Il y a sept ans, la taxe sur le cinéma en Suède a été augmentée de 6 à 25 % par le gouvernement rouge-vert de l’époque.

Depuis, la fréquentation des salles de cinéma suédoises a considérablement chuté. Aujourd’hui, les sociaux-démocrates veulent réduire la TVA qu’ils ont eux-mêmes contribué à augmenter.

– La TVA est un problème pour les cinémas de notre pays et ceux qui en ont le plus souffert sont les petits cinémas », déclare Lawen Redar, porte-parole des sociaux-démocrates pour la politique culturelle, à Kulturnyheterna.

Arguments dans l’industrie cinématographique

L’augmentation de la bio-taxe a résulté de l’expiration de l’accord cinématographique existant à l’époque et de la prise en charge par l’État de la responsabilité globale de la politique cinématographique nationale.

L’augmentation de la TVA a rapidement fait l’objet de vives critiques et a suscité la controverse dans l’industrie cinématographique. Les sociétés cinématographiques, les festivals du film et les propriétaires de salles de cinéma ont fait valoir qu’elle réduirait leurs revenus. Les cinémas peu peuplés ont été les plus durement touchés.

– C’était nécessaire à l’époque, mais avec le recul, nous devons analyser les effets de cette mesure. Nous avons lu de nombreux rapports qui soulignent que cela ne peut pas être la principale source de revenus du cinéma suédois, il doit y avoir d’autres raisons », déclare Lawen Redar.

Introduire des redevances pour les services de streaming

L’automne dernier, le gouvernement a annoncé qu’une nouvelle enquête sur la politique cinématographique était en cours. Dans cette optique, les sociaux-démocrates souhaitent trouver d’autres options de financement pour renforcer le cinéma suédois à l’échelle mondiale.
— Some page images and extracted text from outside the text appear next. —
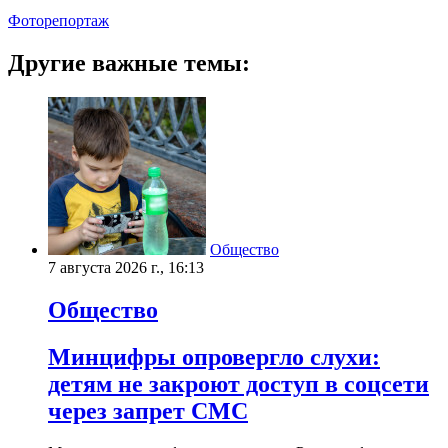
Фоторепортаж
Другие важные темы:
Общество
7 августа 2026 г., 16:13
Общество
Минцифры опровергло слухи:
детям не закроют доступ в соцсети
через запрет СМС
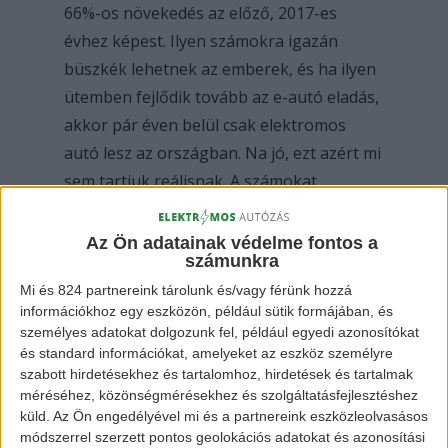
66%-os növekedés az előző, 2017-es
évhez képest. Ilyen számokra igazán
büszkék lehetnek az emberek, és ha ilyen
ütemben fejlődik tovább az e-autó eladás,
akkor pár éven belül csak elektromos
autó lesz az országban. Na jó, ezt azért mi
sem tartjuk reálisnak. A számokat
egyébként az Agerpres hozta
nyilvánosságra.
Az Ön adatainak védelme fontos a
számunkra
Mi és 824 partnereink tárolunk és/vagy férünk hozzá
Ezek közül az eladott autók közül 997
információkhoz egy eszközön, például sütik formájában, és
modell volt teljesen elektromos, a
személyes adatokat dolgozunk fel, például egyedi azonosítókat
maradék 3.585 autó pedig
plug-in hibrid
és standard információkat, amelyeket az eszköz személyre
szabott hirdetésekhez és tartalomhoz, hirdetések és tartalmak
meghajtású
. Előbbi majdnem 103%-os
méréséhez, közönségmérésekhez és szolgáltatásfejlesztéshez
növekedést produkált a 2017-es évhez
küld.
Az Ön engedélyével mi és a partnereink eszközleolvasásos
képest, míg a hibrid meghajtású autóknál
módszerrel szerzett pontos geolokációs adatokat és azonosítási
Par exemple, en examinant comment les services de streaming peuvent contribuer financièrement à la production d’œuvres suédoises.

– Nous pensons que la Suède est en retard dans le financement de sa politique audiovisuelle. Il est nécessaire de réexaminer la possibilité d’instaurer des redevances pour les services de diffusion en continu. Le Danemark est en train de l’introduire à hauteur de 2 %, la Finlande et la Norvège l’envisagent. Je ne veux pas que la Suède soit la dernière », déclare Lawen Redar, porte-parole des sociaux-démocrates pour la politique culturelle.

– Le cinéma suédois a besoin d’un financement complètement différent de celui dont nous disposons aujourd’hui.

Dans le clip, vous pouvez entendre Lawen Redar, porte-parole des sociaux-démocrates pour la politique culturelle, expliquer plus en détail pourquoi la bio-taxe devrait être abaissée.